===== Input material =====

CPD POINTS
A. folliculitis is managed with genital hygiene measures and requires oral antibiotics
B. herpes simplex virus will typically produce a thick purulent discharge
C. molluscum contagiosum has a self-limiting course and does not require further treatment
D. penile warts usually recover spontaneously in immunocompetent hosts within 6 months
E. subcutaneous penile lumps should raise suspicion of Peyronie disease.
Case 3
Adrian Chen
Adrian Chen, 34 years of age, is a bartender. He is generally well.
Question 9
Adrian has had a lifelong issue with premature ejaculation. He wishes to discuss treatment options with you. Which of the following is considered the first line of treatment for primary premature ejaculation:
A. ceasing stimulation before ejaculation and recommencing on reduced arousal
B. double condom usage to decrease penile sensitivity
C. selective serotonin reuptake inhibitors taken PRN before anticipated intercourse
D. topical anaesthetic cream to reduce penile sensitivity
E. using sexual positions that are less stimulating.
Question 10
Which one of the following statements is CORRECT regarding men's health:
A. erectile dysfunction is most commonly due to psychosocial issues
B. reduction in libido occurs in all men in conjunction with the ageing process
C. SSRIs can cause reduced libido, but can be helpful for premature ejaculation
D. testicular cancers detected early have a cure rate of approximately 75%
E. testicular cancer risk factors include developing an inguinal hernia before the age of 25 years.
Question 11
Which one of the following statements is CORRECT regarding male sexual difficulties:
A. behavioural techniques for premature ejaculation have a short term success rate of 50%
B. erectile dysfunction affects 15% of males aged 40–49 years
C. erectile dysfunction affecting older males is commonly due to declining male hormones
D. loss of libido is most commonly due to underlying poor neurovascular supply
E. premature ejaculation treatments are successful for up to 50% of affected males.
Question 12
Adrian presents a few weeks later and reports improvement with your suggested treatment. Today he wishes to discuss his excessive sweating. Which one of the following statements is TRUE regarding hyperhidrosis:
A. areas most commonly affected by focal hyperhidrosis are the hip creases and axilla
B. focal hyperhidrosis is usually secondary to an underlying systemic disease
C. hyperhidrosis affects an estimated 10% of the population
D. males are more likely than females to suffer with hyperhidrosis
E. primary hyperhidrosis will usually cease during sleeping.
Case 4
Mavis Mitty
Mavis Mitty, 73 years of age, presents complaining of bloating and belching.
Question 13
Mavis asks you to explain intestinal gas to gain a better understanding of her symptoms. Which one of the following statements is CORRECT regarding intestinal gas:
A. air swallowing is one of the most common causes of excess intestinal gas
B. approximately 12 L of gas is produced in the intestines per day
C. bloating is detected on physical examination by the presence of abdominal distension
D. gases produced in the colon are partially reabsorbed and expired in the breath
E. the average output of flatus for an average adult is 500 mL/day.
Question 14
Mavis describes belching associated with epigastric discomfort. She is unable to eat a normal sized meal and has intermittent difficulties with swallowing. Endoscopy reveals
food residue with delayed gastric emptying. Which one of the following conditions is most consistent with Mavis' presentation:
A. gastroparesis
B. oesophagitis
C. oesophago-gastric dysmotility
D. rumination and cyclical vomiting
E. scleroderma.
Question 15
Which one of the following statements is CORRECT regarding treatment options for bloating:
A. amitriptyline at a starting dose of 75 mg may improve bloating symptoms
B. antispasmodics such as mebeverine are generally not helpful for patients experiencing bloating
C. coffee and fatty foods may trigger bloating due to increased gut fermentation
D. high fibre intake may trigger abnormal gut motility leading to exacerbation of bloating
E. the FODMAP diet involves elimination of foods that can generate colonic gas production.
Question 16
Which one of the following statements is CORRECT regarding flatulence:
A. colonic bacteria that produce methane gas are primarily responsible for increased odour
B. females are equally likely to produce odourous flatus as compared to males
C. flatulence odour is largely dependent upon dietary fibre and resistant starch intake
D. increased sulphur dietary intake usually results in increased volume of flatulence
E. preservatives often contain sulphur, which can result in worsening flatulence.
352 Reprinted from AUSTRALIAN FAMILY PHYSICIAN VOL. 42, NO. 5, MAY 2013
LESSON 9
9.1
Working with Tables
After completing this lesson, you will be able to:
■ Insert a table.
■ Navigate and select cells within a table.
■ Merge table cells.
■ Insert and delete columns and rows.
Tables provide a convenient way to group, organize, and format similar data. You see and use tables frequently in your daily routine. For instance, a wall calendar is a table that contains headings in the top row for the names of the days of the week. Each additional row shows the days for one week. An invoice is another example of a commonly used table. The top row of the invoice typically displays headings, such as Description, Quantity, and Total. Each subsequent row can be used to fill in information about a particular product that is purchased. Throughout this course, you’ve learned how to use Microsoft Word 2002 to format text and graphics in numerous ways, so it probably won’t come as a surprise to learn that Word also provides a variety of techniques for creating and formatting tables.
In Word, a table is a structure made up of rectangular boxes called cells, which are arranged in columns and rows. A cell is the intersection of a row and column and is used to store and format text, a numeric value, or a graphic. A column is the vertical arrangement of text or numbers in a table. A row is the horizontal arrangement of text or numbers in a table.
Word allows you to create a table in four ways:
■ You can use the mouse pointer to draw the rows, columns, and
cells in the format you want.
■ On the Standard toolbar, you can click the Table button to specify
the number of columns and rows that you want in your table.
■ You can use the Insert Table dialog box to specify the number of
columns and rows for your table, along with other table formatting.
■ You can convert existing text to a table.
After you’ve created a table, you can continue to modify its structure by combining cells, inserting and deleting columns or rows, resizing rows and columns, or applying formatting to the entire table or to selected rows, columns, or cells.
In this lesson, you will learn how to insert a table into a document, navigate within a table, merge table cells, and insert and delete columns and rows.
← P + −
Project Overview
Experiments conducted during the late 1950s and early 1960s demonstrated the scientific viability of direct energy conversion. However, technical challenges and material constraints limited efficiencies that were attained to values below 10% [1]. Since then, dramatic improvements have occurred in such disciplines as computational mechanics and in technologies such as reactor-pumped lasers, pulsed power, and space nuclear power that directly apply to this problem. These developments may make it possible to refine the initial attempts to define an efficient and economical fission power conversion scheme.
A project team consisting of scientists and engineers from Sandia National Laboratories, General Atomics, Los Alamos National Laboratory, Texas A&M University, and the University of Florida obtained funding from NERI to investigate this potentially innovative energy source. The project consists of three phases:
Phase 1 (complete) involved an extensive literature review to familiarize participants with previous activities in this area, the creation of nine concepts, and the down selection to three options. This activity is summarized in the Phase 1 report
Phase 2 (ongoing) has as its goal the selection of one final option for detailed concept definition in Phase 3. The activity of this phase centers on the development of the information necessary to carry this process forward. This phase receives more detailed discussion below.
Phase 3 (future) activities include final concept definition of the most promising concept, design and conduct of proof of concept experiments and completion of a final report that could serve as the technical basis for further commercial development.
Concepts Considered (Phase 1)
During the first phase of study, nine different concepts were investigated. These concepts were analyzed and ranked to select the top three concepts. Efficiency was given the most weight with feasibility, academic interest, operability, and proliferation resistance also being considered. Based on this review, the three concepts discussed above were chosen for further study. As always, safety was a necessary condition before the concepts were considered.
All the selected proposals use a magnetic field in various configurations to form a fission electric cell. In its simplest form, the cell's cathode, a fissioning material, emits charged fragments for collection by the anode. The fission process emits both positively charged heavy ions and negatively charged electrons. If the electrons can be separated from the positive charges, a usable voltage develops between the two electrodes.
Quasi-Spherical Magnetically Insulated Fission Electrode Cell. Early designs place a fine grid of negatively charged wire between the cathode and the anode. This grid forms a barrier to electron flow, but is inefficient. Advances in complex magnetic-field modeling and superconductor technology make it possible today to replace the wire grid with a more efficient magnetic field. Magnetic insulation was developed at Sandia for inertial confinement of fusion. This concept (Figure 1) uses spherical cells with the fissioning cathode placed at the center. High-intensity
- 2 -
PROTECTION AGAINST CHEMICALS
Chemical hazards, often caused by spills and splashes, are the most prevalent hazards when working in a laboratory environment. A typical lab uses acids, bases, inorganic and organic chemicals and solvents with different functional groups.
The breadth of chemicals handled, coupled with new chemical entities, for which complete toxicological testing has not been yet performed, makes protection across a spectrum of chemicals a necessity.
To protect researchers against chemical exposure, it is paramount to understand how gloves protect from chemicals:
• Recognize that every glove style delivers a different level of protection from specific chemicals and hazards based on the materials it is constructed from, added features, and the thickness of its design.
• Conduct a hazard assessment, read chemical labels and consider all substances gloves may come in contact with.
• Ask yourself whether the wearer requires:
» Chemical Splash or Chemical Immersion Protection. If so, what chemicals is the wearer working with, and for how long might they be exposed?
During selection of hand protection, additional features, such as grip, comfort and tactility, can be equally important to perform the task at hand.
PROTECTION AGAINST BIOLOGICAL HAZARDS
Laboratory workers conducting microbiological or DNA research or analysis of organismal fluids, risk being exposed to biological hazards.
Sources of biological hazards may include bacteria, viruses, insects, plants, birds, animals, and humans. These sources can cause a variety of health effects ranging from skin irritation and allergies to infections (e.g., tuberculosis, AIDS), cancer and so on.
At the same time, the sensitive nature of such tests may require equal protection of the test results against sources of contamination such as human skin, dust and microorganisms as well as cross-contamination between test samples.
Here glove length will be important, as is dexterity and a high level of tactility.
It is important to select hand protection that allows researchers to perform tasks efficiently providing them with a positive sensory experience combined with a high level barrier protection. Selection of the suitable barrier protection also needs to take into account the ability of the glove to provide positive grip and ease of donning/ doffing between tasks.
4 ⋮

=====

Across the entries above, find the lines with the string "magnetic" and copy them.

__Exercise answer__:
All the selected proposals use a magnetic field in various configurations to form a fission electric cell. In its simplest form, the cell's cathode, a fissioning material, emits charged fragments for collection by the anode. The fission process emits both positively charged heavy ions and negatively charged electrons. If the electrons can be separated from the positive charges, a usable voltage develops between the two electrodes.
Quasi-Spherical Magnetically Insulated Fission Electrode Cell. Early designs place a fine grid of negatively charged wire between the cathode and the anode. This grid forms a barrier to electron flow, but is inefficient. Advances in complex magnetic-field modeling and superconductor technology make it possible today to replace the wire grid with a more efficient magnetic field. Magnetic insulation was developed at Sandia for inertial confinement of fusion. This concept (Figure 1) uses spherical cells with the fissioning cathode placed at the center. High-intensity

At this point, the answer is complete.